Earnings from April through June fell 17.2% to $7.62 million, or 66 cents a share, despite a 3.3% increase in revenue to $331.6 million. Most of the earnings decline came from $1.2 million spent on the company's biggest acquisition in its six-year history and legal costs for its successful bid for $1.38 billion in contracts to provide logistics and other services to regional military commands in the Middle East and Asia.
Profits for the first half of the year also were down, but by just 3.9% to $14.7 million, or $1.28 a share, even as revenue edged higher by 2.5% to $657.5 million. The company said earnings would have been nearly flat during the six-month period without $2.3 million in acquisition and legal costs related to the contract, which is still under protest by three other bidders.

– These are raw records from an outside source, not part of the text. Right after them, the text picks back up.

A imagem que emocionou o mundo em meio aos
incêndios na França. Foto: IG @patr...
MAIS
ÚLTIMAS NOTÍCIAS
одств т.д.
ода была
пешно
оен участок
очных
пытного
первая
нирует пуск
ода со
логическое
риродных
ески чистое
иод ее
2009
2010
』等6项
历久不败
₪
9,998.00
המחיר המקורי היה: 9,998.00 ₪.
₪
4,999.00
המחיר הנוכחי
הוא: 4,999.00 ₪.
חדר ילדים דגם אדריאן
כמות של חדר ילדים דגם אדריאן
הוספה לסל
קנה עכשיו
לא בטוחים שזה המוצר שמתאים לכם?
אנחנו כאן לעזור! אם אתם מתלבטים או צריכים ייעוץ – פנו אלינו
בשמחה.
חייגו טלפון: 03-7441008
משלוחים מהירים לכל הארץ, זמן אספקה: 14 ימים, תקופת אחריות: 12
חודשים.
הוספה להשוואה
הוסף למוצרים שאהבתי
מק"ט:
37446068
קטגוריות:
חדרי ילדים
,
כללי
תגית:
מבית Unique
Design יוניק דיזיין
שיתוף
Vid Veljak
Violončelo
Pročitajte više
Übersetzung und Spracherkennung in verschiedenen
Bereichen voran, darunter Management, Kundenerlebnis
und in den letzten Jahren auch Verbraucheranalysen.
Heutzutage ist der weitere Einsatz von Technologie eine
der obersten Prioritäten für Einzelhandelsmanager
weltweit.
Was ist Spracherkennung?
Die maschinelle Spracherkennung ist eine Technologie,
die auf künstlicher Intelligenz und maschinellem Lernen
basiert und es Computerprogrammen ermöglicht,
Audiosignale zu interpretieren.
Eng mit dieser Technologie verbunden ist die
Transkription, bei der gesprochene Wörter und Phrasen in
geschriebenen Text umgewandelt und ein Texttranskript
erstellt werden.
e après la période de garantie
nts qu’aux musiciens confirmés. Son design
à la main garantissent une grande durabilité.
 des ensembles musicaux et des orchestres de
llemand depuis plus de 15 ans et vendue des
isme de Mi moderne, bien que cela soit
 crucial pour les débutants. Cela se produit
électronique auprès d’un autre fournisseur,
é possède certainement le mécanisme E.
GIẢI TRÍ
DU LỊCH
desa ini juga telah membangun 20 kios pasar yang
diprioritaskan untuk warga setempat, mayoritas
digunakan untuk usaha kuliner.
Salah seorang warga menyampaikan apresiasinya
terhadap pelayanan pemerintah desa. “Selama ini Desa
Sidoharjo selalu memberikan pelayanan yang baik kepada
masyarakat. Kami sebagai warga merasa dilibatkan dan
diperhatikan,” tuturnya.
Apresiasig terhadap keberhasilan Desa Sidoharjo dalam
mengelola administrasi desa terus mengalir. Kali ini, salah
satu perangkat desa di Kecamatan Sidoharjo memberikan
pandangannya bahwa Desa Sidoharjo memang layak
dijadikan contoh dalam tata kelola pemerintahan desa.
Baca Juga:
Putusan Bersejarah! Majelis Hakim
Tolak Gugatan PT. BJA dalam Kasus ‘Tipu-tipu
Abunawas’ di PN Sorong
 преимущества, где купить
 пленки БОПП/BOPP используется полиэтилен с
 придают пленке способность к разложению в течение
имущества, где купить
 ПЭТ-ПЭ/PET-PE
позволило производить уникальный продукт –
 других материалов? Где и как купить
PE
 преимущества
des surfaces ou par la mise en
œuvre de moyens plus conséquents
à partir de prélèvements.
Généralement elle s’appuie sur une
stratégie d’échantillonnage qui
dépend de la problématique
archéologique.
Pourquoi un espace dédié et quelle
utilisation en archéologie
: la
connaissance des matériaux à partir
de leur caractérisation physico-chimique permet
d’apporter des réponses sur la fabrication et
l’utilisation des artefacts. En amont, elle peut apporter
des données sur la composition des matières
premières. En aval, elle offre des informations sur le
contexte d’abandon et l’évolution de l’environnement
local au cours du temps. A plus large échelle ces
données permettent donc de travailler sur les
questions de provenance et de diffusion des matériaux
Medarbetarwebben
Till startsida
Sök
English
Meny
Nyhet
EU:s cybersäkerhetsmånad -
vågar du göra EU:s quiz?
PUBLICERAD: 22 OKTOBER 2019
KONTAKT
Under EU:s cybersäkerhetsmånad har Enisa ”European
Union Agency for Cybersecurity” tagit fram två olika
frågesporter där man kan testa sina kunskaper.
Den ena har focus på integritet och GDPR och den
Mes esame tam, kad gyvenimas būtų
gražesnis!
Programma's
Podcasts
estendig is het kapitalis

"The second quarter demonstrated continued momentum in the market place and in the execution of our strategy," Vectrus CEO Chuck Prow said Tuesday in a news release. "Our growth-related efforts continue to be successful, as we significantly increased our revenue with the Navy and the Air Force, won new contracts, including our first contract with the Department of State, expanded existing contracts, secured recompete business" and won the logistics work.
The company had not announced the State Department contract, which is shared with 10 other bidders and has a maximum value of $6 billion over the next five years. The 11 winning bidders will compete for individual contracts, including facility repair and maintenance, property renovation, travel support, food service and other operations.
Vectrus raised its revenue forecast based on the contract wins and acquisition by about $65 million, to between $1.37 billion and $1.39 billion. But the company also cut its earnings estimate by nearly $4 million, or 35 cents a share, to between $32.7 million and $35.3 million, or $2.82 to $4.05 a share, because it plans to accelerate capital spending to prepare for the contract wins and other growth.
Prow said he expects revenue to grow by double-digit percentages next year as the Logistics Civil Augmentation Program (LOGCAP) 5 contract begins generating revenue. He expects the Government Accountability Office to resolve protests by AECOM, Flour and PAE-Parsons by mid-August after rejecting DynCorp International's protest July 31.